4857 sayılı Kanun"un 25 II- (ı) bendinde, işverenin malı olan veya eli altında bulunan makine, tesisat, başka eşya ya da maddelere 30 günlük ücreti tutarını aşacak şekilde zarar vermesi halinde işverenin haklı fesih imkânının bulunduğu hususu düzenlenmiştir. İşçinin kusursuz olduğunun ortaya çıkması halinde işverenin haklı ve geçerli fesih imkânı olmadığı gibi, işçinin kusuru belli bir yüzde ya da belli bir oran olarak saptanmışsa; zararın miktarı da bu kusur nispetinde azaltıldıktan sonra otuz günlük ücreti aşıp aşmadığına bakılmalıdır. 30 günlük ücreti tutarında bir zarar yoksa, iş sözleşmesinin feshi haklı neden olarak kabul edilmemelidir. Ancak 30 günlük ücretten az zarar nedeni ile işyerinde olumsuzluklara meydana gelmiş ve iş ilişkisinin sürdürülmesi işveren açısından önemli ölçüde beklenmez bir hal almış ise feshin geçerli nedene dayandığının kabulü gerekir.
Zararın işçinin kasıtlı davranışından ya da taksirli eyleminden kaynaklanmasının herhangi farkı bulunmamaktadır. İşçinin kusuru ve zararı, ayrı ayrı uzman kişilerce belirlenmelidir.
Somut olayımızda davalı işverene ait taş ocağında 15.02.2008-12.11.2010 tarihleri arasında kamyon şoförü olarak çalışan davacının 06.11.2010 tarihinde; gece vardiyası sırasında sabit tesis stoğunu boşaltma sırasında kamyonun devrildiği kaza tespit tutanağı tutulduğu; 12.11.2010 tarihinde kullandığı araç yüklü halde rampa çıkarken kamyon motorunun stop ettiği kamyonun kontrolünü sağlamak için arkada bulunan toprak sete dayadığı ancak aracın yana devrildiğine ilişkin kaza tespit tutanağı tutulduğu ve 12/11/2010 tarihinde 05:30 saatinde ikinci kez sebep olduğu kaza üzerine kusurlu olduğundan 4857 sayılı Kanun"un 25. maddesinin II-ı bendine göre iş sözleşmesinin tazminatsız olarak fesh edildiği dosya kapsamından anlaşılmaktadır. Davacının kullandığı kamyonda zarar meydana geldiği açıktır.

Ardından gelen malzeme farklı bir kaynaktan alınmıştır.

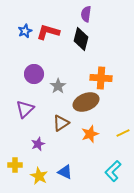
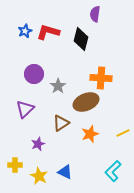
purple semicircle: moved 9 px right
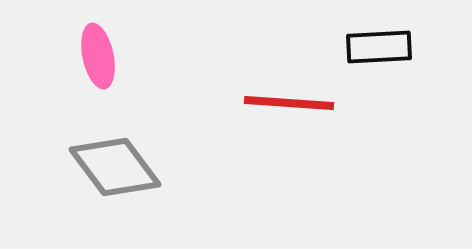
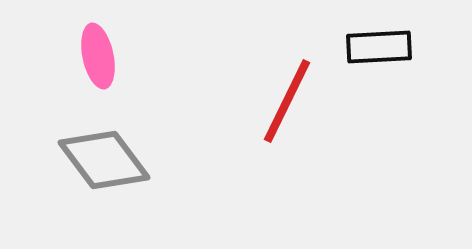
red line: moved 2 px left, 2 px up; rotated 68 degrees counterclockwise
gray diamond: moved 11 px left, 7 px up
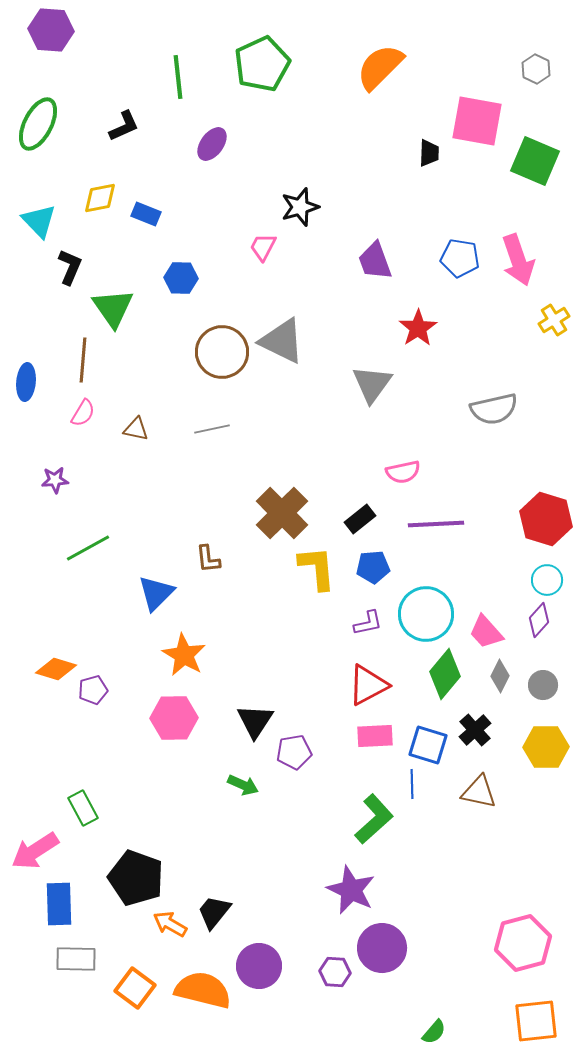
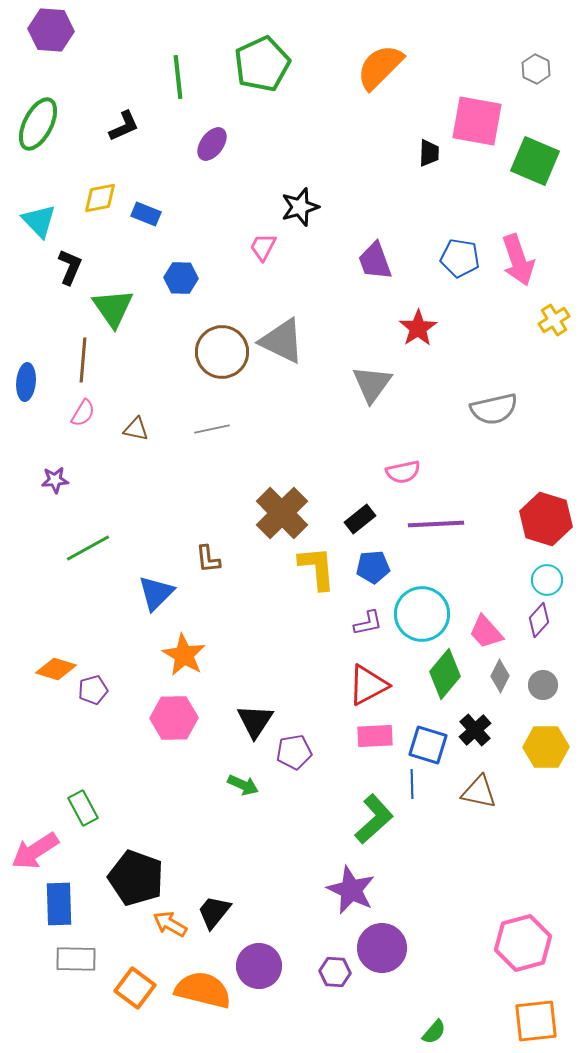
cyan circle at (426, 614): moved 4 px left
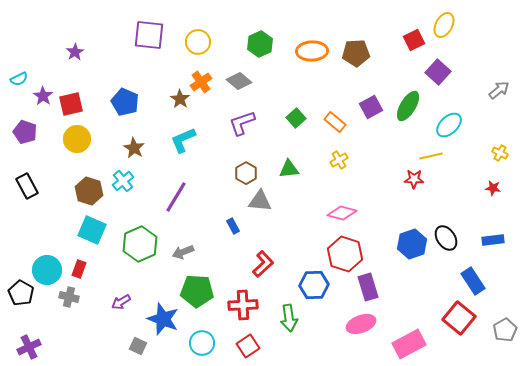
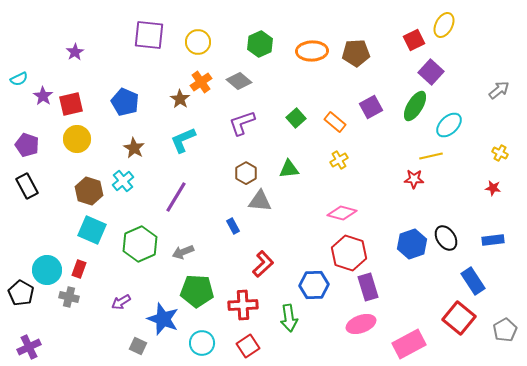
purple square at (438, 72): moved 7 px left
green ellipse at (408, 106): moved 7 px right
purple pentagon at (25, 132): moved 2 px right, 13 px down
red hexagon at (345, 254): moved 4 px right, 1 px up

Davacının eyleminin feshi gerektirecek geçerli bir neden teşkil edip etmediğinin belirlenmesi için kusur oranı ve oluşan zarar miktarının kuşkuya yer vermeyecek şekilde açıklığa kavuşturulması gerekir. Bu nedenle, gerekirse olayın meydana geldiği yerde iş güvenliği konusunda uzman bilirkişi aracılığı ile keşif yapılarak davacının kusurlu olup olmadığı tespit edilmeli, ayrıca oluşan zarar ile varsa kusura isabet eden zarar miktarı belirlenerek, tespit edilecek zarar miktarı davacının 30 günlük ücreti ile karşılaştırılarak sonuca gidilmeli ve feshin geçerli nedene dayanıp dayanmadığına karar verilmelidir. Eksik inceleme ile yazılı şekilde karar verilmiş olması hatalı olmuştur.
SONUÇ: Temyiz olunan kararın yukarıda yazılı sebepten BOZULMASINA, peşin alınan temyiz harcının istek halinde ilgiliye iadesine, 03.02.2012 gününde oybirliğiyle karar verildi.